- [Exercise details]: Through the last line of the material below, starting at the line with "疗来加速患者术后康复。学术成就：研究生至参加工", return every line exactly and only those.

- [Material shown]:
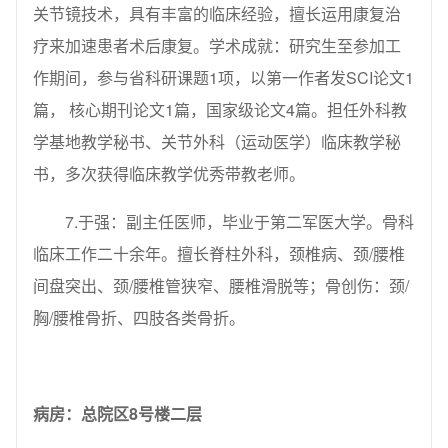
关节镜技术，具有丰富的临床经验，擅长运用康复治
疗来加速患者术后康复。学术成就：研究生至参加工
作期间，参与省科研课题1项，以第一作者发SCI论文1
篇， 核心期刊论文1篇，国家级论文4篇。担任外科教
学基地教学秘书、关节外科（运动医学）临床教学秘
书，多次获得临床教学优秀带教老师。
7.于强：副主任医师，毕业于第二军医大学。骨科
临床工作二十余年。擅长脊柱外科，颈椎病、颈/腰椎
间盘突出、颈/腰椎管狭窄、腰椎滑脱等；骨创伤：颈/
胸/腰椎骨折、四肢各类骨折。
病房：总院区8号楼二层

- [Answer]:
疗来加速患者术后康复。学术成就：研究生至参加工
作期间，参与省科研课题1项，以第一作者发SCI论文1
篇， 核心期刊论文1篇，国家级论文4篇。担任外科教
学基地教学秘书、关节外科（运动医学）临床教学秘
书，多次获得临床教学优秀带教老师。
7.于强：副主任医师，毕业于第二军医大学。骨科
临床工作二十余年。擅长脊柱外科，颈椎病、颈/腰椎
间盘突出、颈/腰椎管狭窄、腰椎滑脱等；骨创伤：颈/
胸/腰椎骨折、四肢各类骨折。
病房：总院区8号楼二层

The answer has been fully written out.